Study text:

The current federal law, passed in 1995, in fact is extremely limited (and nearly useless) because it restricts federal law enforcers from filing a hate-crimes charge unless the crime is committed on federal property or as a disruption of a federal activity (including voting). The new version, currently making its way forward in the Senate, largely eliminates this limitation, but is even more explicit about maintaining state and local prerogatives, and restricting the federal government primarily to the role of financier, coordinator and helper. Here is the 2001 version of the same bill, which goes by the title, "Local Law Enforcement Enhancement Act."

Hate-crimes laws do raise important questions about federalism -- but then, all federal criminal legislation raises them. This includes their antecedents in the Reconstruction (particularly the Civil Rights Act of 1866 and the Enforcement Act of 1870) and in the anti-lynching legislation of the '20s and '30s. And of course, the federal hate-crimes laws on the books are very circumspect and limited in scope, largely for just this reason.

Now, while Jeralyn tried to limit her arguments to the matter of federal hate crimes, it must be observed that the bulk of the remainder of her arguments militate against hate-crimes laws generally, and thus against the state and local laws as well. Let's look:
There is no evidence to suggest that hate crime laws will have a deterrent effect upon hate crimes.

There's very little evidence, actually, that laws against murder have a deterrent effect on would-be killers, either. This does not mean we should not have laws against murder. Indeed, deterrence is often the weakest argument for or against any kind of law that affects punishment.

Hate-crimes laws, as we shall see, exist for a whole panoply of sound reasons, the main one being that they provide communities with the tools to confront these crimes, which are clearly different in nature and intent than their parallel crimes.
In many cases, it is very difficult to prove a hateful motivation for the criminal act. The decision to charge a hate crime as such should not be left to law enforcement. The F.B.I., for example, includes gestures and other body language in its hate crime statistics. Prosecutions to date in some cases have been based upon bigoted statements made several years before the act in question.

There's no doubt that the main point here is true: Establishing a bias motivation is unquestionably the most difficult aspect of prosecuting these cases. Indeed, the bar is extremely high, since proving this motivation requires relying on both previous statements or associations and with establishing the perpetrator's state of mind, or mens rea, at the time of the act.

Explore the material:
A - Translate this sentence from the text on hate-crimes laws into Spanish: "This does not mean we should not have laws against murder."
B - According to the hate-crimes laws text, what title does the 2001 version of the bill carry?
C - Pick up the text on hate-crimes laws after its final sentence and keep writing it.

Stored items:

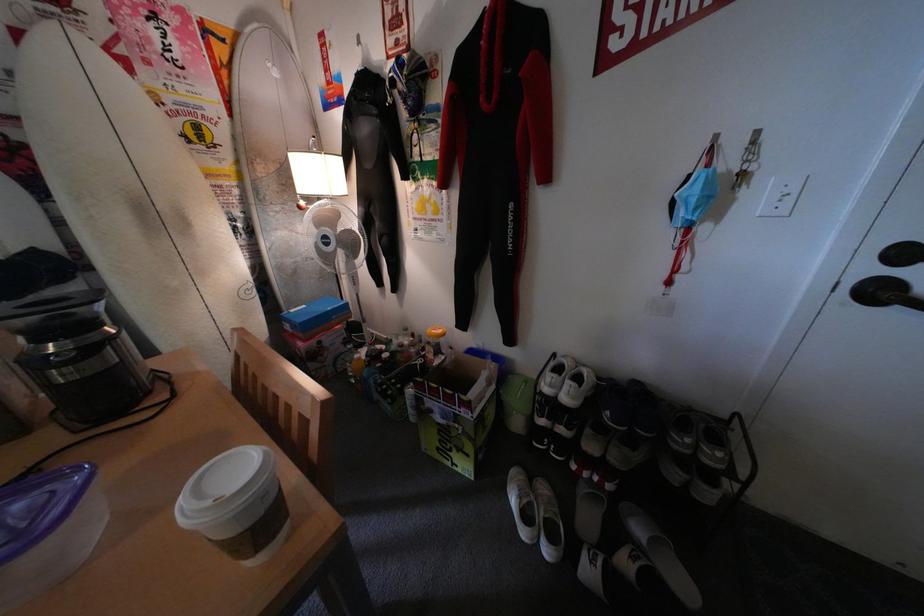
The image size is (924, 616). Find the location of `white paper cup`. white paper cup is located at coordinates (237, 504).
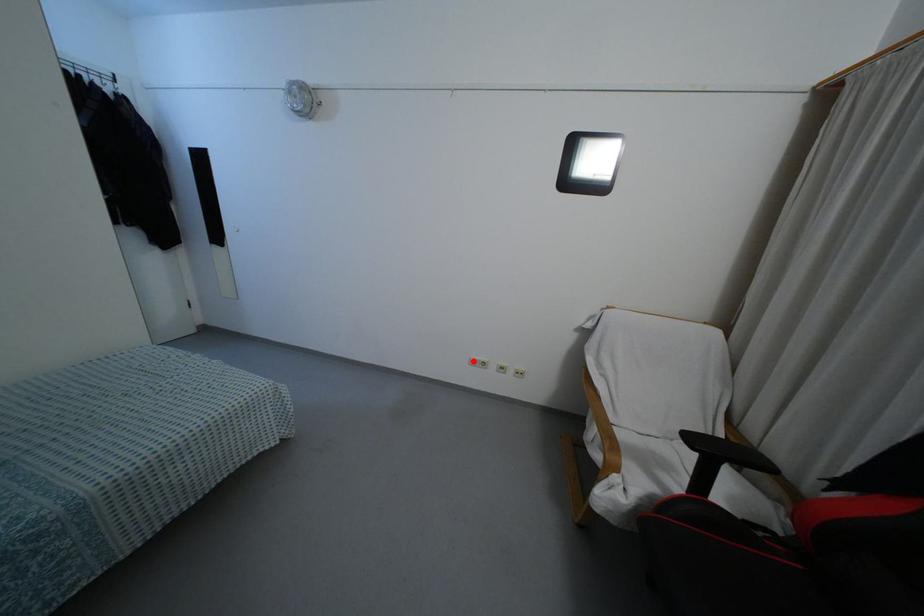
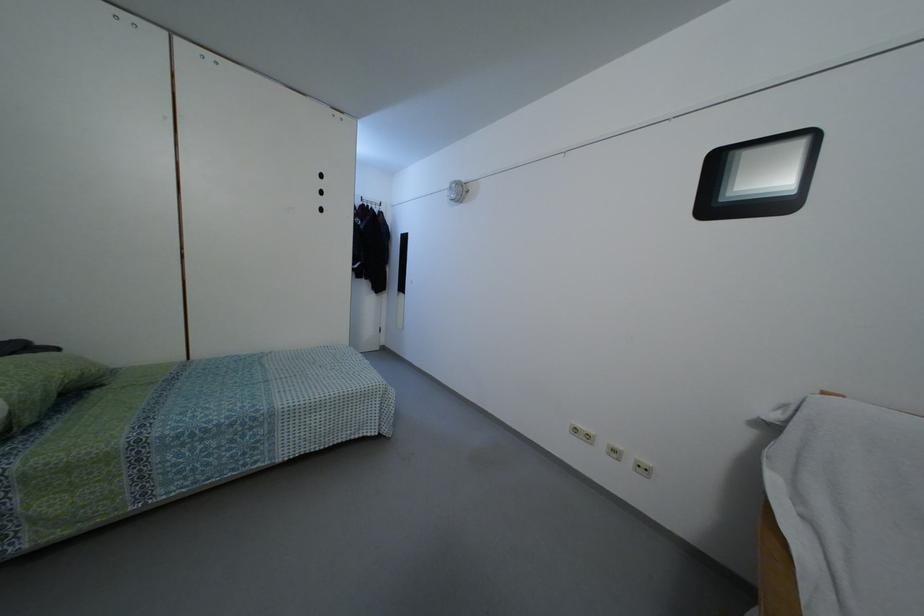
Find the pixel in the second image that matches the highlighted location in the first image.

(575, 430)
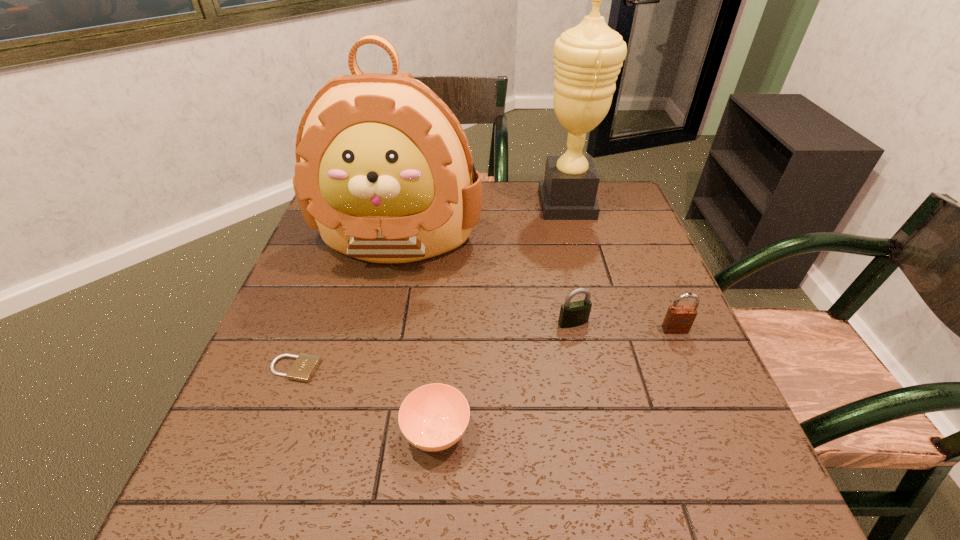
You are a GUI agent. You are given a task and a screenshot of the screen. Output one action in this format:
    pyautogui.click(x=<x>, y=<y>)
    Task: Click on the free space between the fifth shortest object and the rightmost object
    
    Given the screenshot: What is the action you would take?
    pyautogui.click(x=537, y=283)

Image resolution: width=960 pixels, height=540 pixels. Identify the location of vacant area between the rightmost padlock and the trophy cup. (621, 267).

Identify the location of free space between the rightmost padlock and the trophy cup. (621, 267).

Locate an element on the screen. The image size is (960, 540). vacant region between the rightmost padlock and the backpack is located at coordinates (537, 283).

Identify the location of free space that is in between the trophy cup and the soup bowl. Image resolution: width=960 pixels, height=540 pixels. (501, 318).

Identify the location of vacant area that lies between the fifth farthest object and the backpack. This screenshot has width=960, height=540. (347, 303).

Find the location of a particular element. vacant area that lies between the backpack and the trophy cup is located at coordinates (482, 220).

The image size is (960, 540). I want to click on vacant space that's between the second tallest object and the rightmost object, so click(537, 283).

You are a GUI agent. You are given a task and a screenshot of the screen. Output one action in this format:
    pyautogui.click(x=<x>, y=<y>)
    Task: Click on the free space between the leftmost padlock and the nearest object
    
    Given the screenshot: What is the action you would take?
    pyautogui.click(x=366, y=401)

Where is `free space between the backpack and the second padlock from left to right`? The height and width of the screenshot is (540, 960). free space between the backpack and the second padlock from left to right is located at coordinates (486, 280).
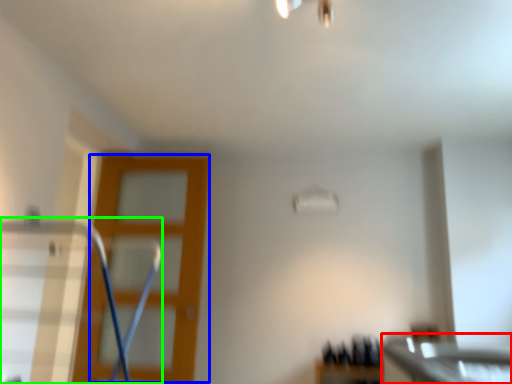
Question: Estimate the real-world distances between objects in this image. Which object is closer to counter top (highlighted by a red box), screen door (highlighted by a blue box) or swivel chair (highlighted by a green box)?

Choices:
 (A) screen door
 (B) swivel chair

Answer: (A)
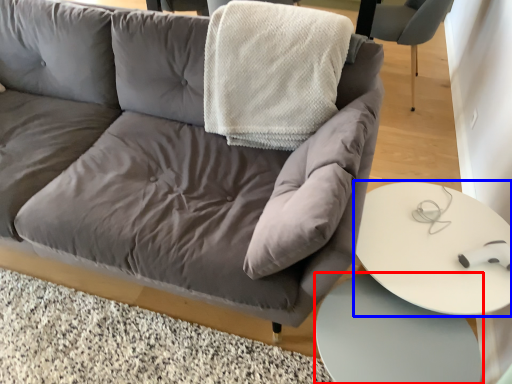
Question: Which of the following is the farthest to the observer, table (highlighted by a red box) or table (highlighted by a blue box)?

Choices:
 (A) table
 (B) table

Answer: (B)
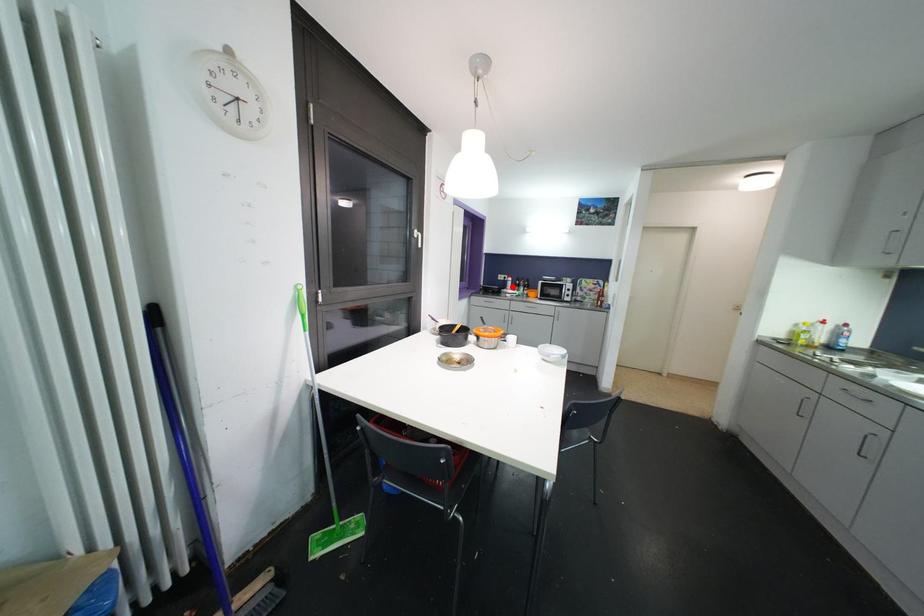
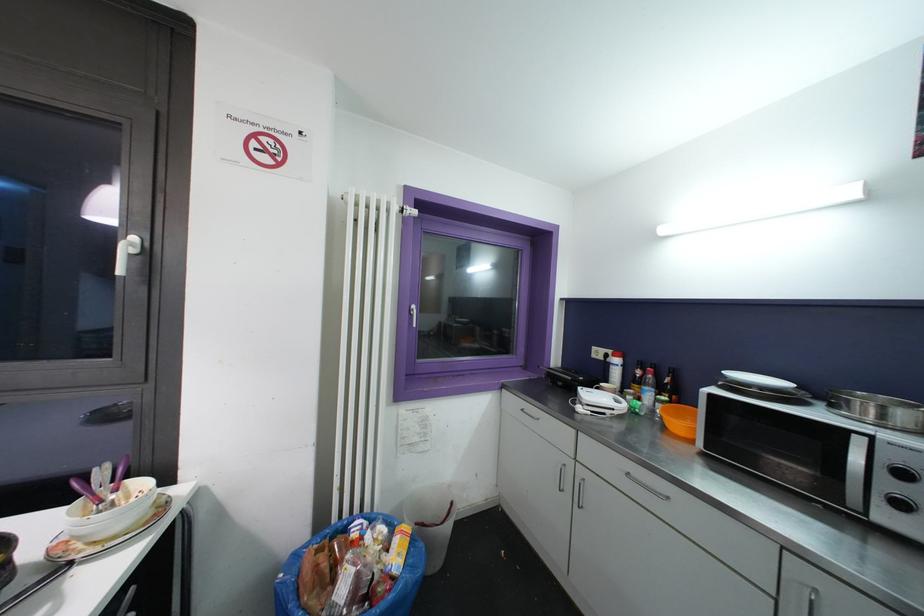
Question: I am providing you with two images of the same scene from different viewpoints. A red point is marked on the first image. At the location where the point appears in image 1, is it still visible in image 2?

Choices:
 (A) Yes
 (B) No

Answer: (A)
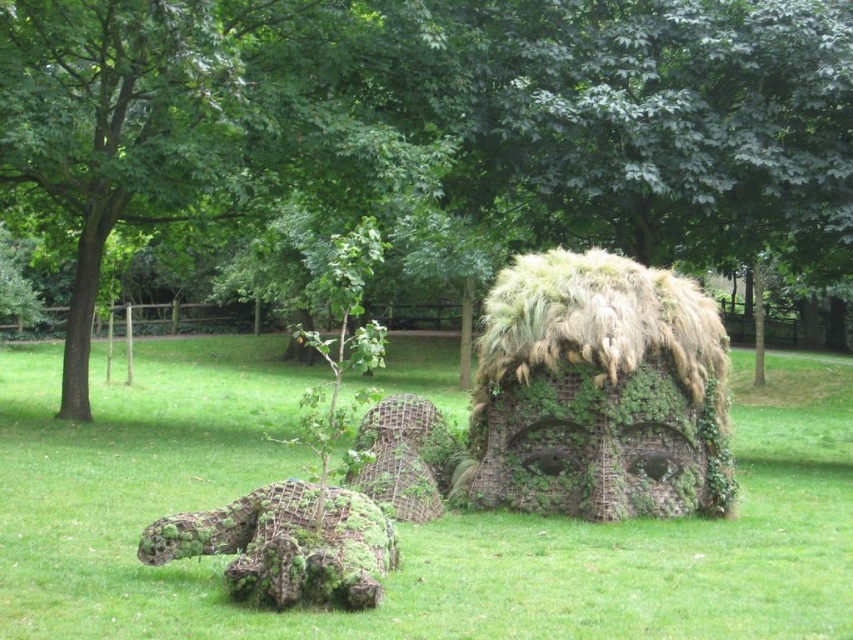
Does green mossy tree at center appear over green mossy sculpture at center?

Yes, green mossy tree at center is above green mossy sculpture at center.

Does green mossy tree at center appear under green mossy sculpture at center?

No, green mossy tree at center is not below green mossy sculpture at center.

Identify the location of green mossy tree at center. Image resolution: width=853 pixels, height=640 pixels. (438, 120).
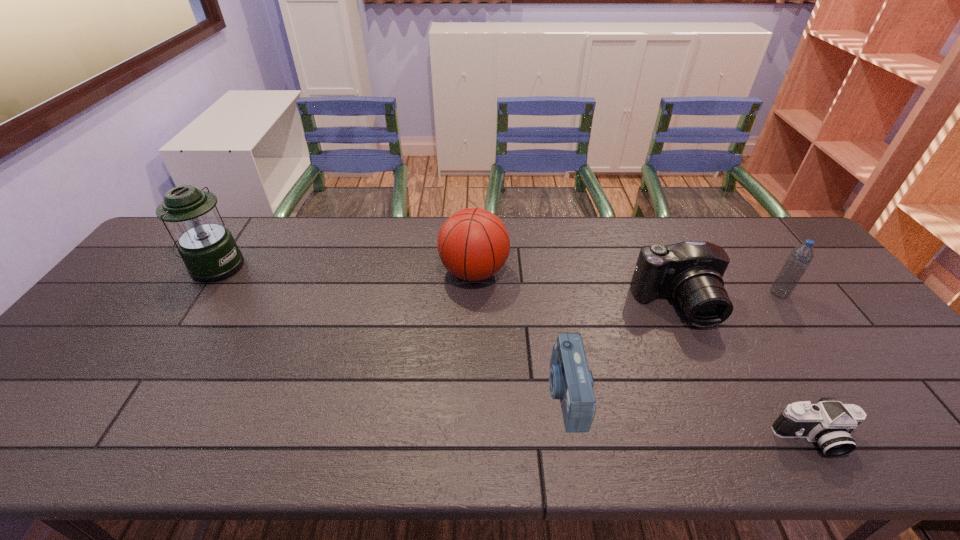
Identify the location of the tallest object. Image resolution: width=960 pixels, height=540 pixels. (208, 249).

The height and width of the screenshot is (540, 960). In order to click on the leftmost object in this screenshot , I will do `click(208, 249)`.

Locate an element on the screen. This screenshot has height=540, width=960. basketball is located at coordinates (473, 244).

Locate an element on the screen. water bottle is located at coordinates 801,256.

You are a GUI agent. You are given a task and a screenshot of the screen. Output one action in this format:
    pyautogui.click(x=<x>, y=<y>)
    Task: Click on the farthest camera
    This screenshot has width=960, height=540.
    Given the screenshot: What is the action you would take?
    pyautogui.click(x=690, y=272)

Locate an element on the screen. This screenshot has height=540, width=960. the fourth tallest object is located at coordinates (690, 272).

This screenshot has width=960, height=540. I want to click on the fourth object from right to left, so click(x=570, y=380).

The height and width of the screenshot is (540, 960). I want to click on vacant space located on the front of the leftmost object, so click(189, 306).

This screenshot has width=960, height=540. Find the location of `free spot located 0.060m on the back of the basketball`. free spot located 0.060m on the back of the basketball is located at coordinates (474, 240).

Where is `free point located on the front of the rightmost object`? This screenshot has height=540, width=960. free point located on the front of the rightmost object is located at coordinates (852, 394).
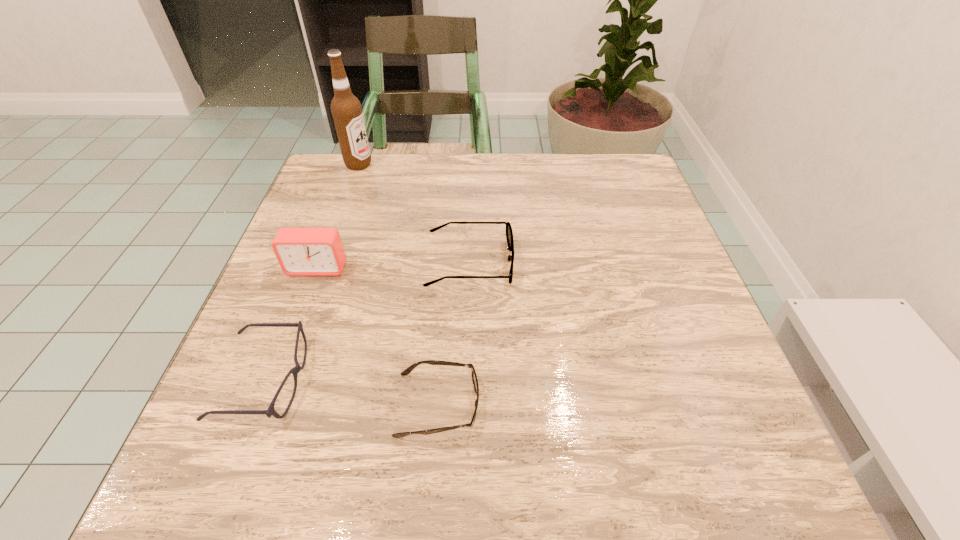
Find the location of a particular element. The width and height of the screenshot is (960, 540). free space located on the front-facing side of the shortest object is located at coordinates (632, 404).

The image size is (960, 540). Find the location of `object situated at the far edge`. object situated at the far edge is located at coordinates (346, 109).

Where is `object present at the near edge`? The width and height of the screenshot is (960, 540). object present at the near edge is located at coordinates (407, 371).

Identify the location of alcohol located in the left edge section of the desktop. Image resolution: width=960 pixels, height=540 pixels. (346, 109).

Locate an element on the screen. The height and width of the screenshot is (540, 960). alarm clock present at the left edge is located at coordinates (300, 251).

The width and height of the screenshot is (960, 540). In order to click on spectacles that is positioned at the left edge in this screenshot , I will do [270, 411].

The image size is (960, 540). Find the location of `object at the far left corner`. object at the far left corner is located at coordinates [x=346, y=109].

In order to click on free spot at the far edge of the desktop in this screenshot , I will do `click(491, 161)`.

The height and width of the screenshot is (540, 960). In order to click on vacant region at the near edge in this screenshot , I will do `click(484, 457)`.

Where is `vacant region at the left edge of the desktop`? This screenshot has width=960, height=540. vacant region at the left edge of the desktop is located at coordinates (320, 391).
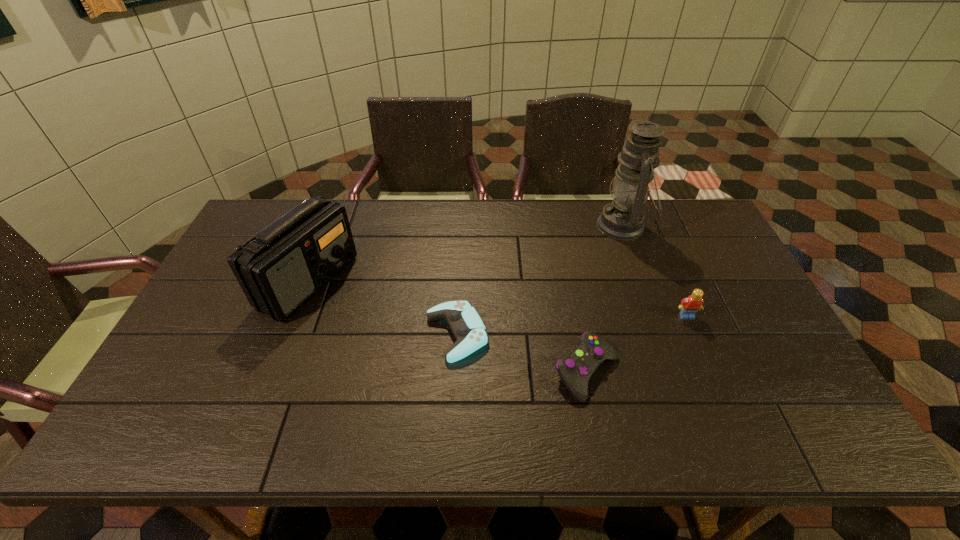
Locate an element on the screen. This screenshot has width=960, height=540. vacant region between the third tallest object and the left control is located at coordinates (572, 325).

The width and height of the screenshot is (960, 540). In order to click on free space between the oil lamp and the shorter control in this screenshot , I will do 540,280.

Where is `unoccupied area between the leftmost object and the Lego`? This screenshot has height=540, width=960. unoccupied area between the leftmost object and the Lego is located at coordinates pyautogui.click(x=497, y=299).

I want to click on blank region between the fourth object from right to left and the third shortest object, so click(x=572, y=325).

The width and height of the screenshot is (960, 540). Identify the location of empty space between the leftmost object and the Lego. [x=497, y=299].

Locate an element on the screen. The height and width of the screenshot is (540, 960). vacant space that's between the second object from left to right and the oil lamp is located at coordinates (540, 280).

Locate an element on the screen. Image resolution: width=960 pixels, height=540 pixels. free space between the fourth shortest object and the third object from right to left is located at coordinates pos(447,327).

I want to click on empty space between the Lego and the taller control, so click(636, 344).

At what (x,y) coordinates should I click in order to perform the action: click on free area in between the shorter control and the oil lamp. Please return your answer as a coordinate pair (x, y). Looking at the image, I should click on (540, 280).

Identify the location of object that stands as the closest to the tallest object. The width and height of the screenshot is (960, 540). (689, 306).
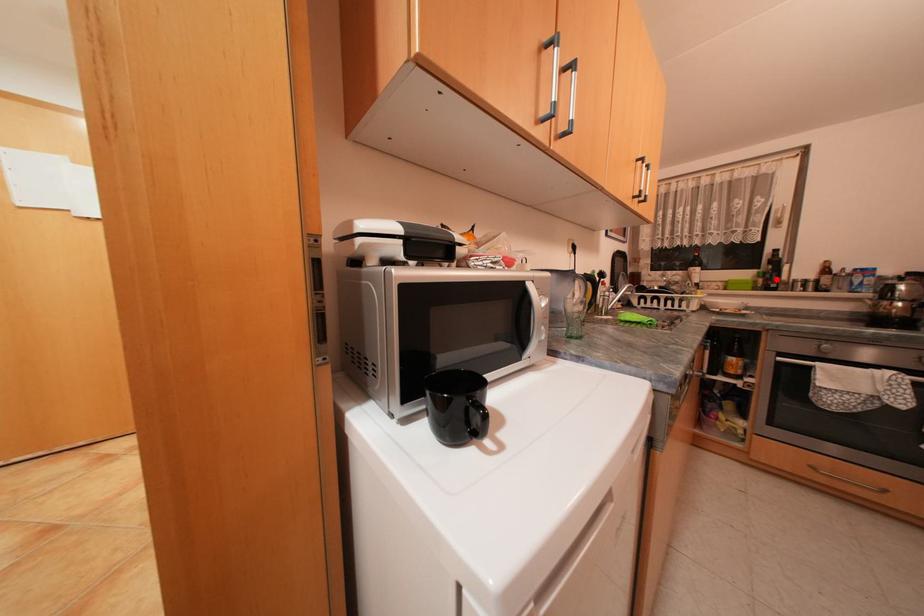
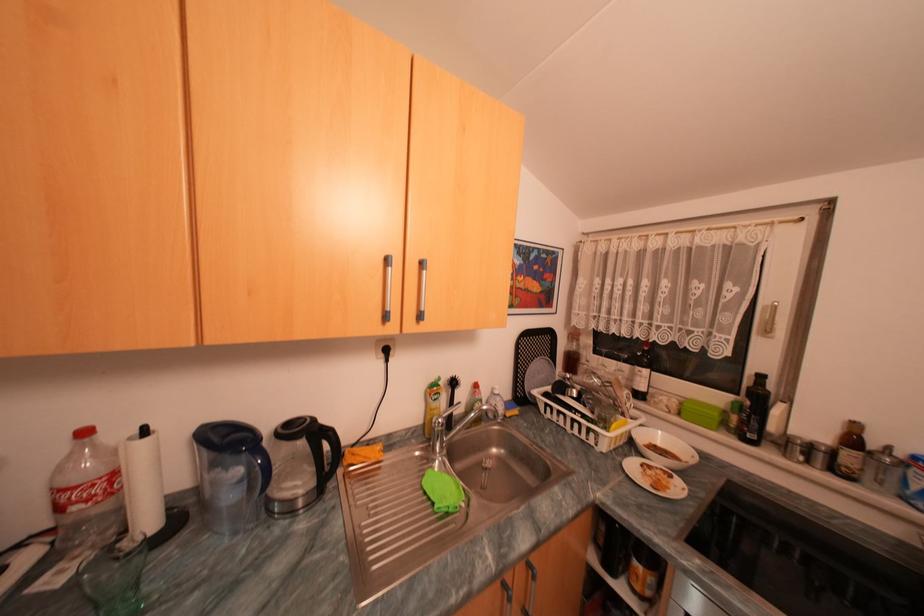
Where in the second image is the point corresponding to the highlighted location from the first image?

(752, 422)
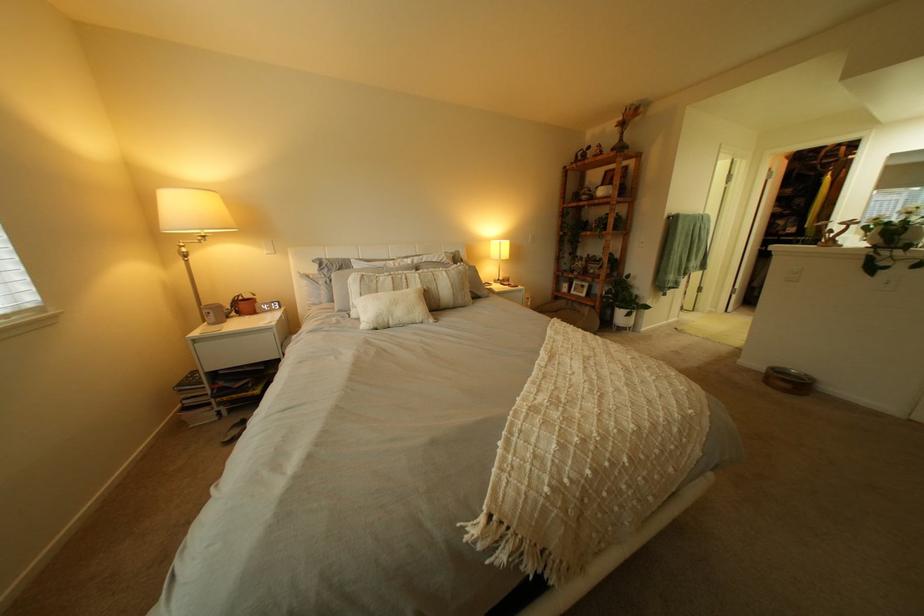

List of answers:
A - Esto no significa que no debamos tener leyes contra el asesinato.

B - "Local Law Enforcement Enhancement Act."

C -
Moreover, most prosecutors are reluctant to file such charges for precisely these reasons. As such, it is clear that most hate-crimes prosecutions only occur when the evidence is clear and substantial. In other words, the well-established structure of the criminal courts provides the strongest insurance against abuse or questionable prosecutions. At times this barrier may fail, but not often. This is frankly no different than in any other area of criminal law.

Finally, it is difficult to ascertain what Jeralyn means by suggesting that the decision to prosecute these crimes should not be left to law enforcement. Is she arguing that prosecutors -- who certainly are part of the law-enforcement apparatus, and almost invariably are the officials filing the charges -- should not make this choice? If not they, then who?
There are already sufficient criminal laws and penalties on the books to punish hate crimes. We should punish the act, not the thought process of the actor. If these acts are inadequately prosecuted and punished when the victim is of a minority or disadvantaged class, the answer lies in increased education and sensitization of law enforcement and the judiciary.

These are the most serious of the points that Jeralyn raises, and there are two components of it that need addressing. However, I'll address the "thought crimes" argument when it is raised again below.

First is the suggestion that current laws against the parallel crimes are adequate to the task and that hate-crimes laws intrude unnecessarily on this ground. Indeed, this identical argument was raised in the 1920s and '30s by opponents of the anti-lynching legislation that was the NAACP's raison d'etre during its early years.

Nowadays, it is proffered by such hate-crimes-law opponents as the Traditional Values Coalition and the Family Forum (who fear new laws that include sexual orientation among the categories of bias). A clearly specious version of it is the common Republican meme, "All crimes are hate crimes" -- which, fortunately, does not appear in Jeralyn's arguments, but which can be heard frequently from the likes of George W. Bush and Orrin Hatch.

It should go without saying that in fact not all crimes are alike in nature. Indeed, not even all homicides are alike; they range from second-degree manslaughter to first-degree murder. The difference among them largely stems from the circumstances of the act and from the perpetrator's mens rea. Intent and motive can be the difference between a five-year sentence and the electric chair.

Are hate crimes truly different from their parallel crimes? Quantifiably and qualitatively, the answer is yes.

The first and most clear aspect of this difference lies in the breadth of the crimes' effects. Hate crimes attack not only the immediate victim, but the target community -- Jews, blacks, gays -- to which the victim belongs. Their purpose today, just as it was in the lynching era, is to terrorize and politically oppress the target community. They resemble anti-terrorism laws in this respect as well. As Matt Welch puts it in the post that started this debate:
So, in effect, you add more punishment to those who perpetrate hate crimes because the crime targets and effects more than the immediate victim. It creates a culture of fear to which society must respond.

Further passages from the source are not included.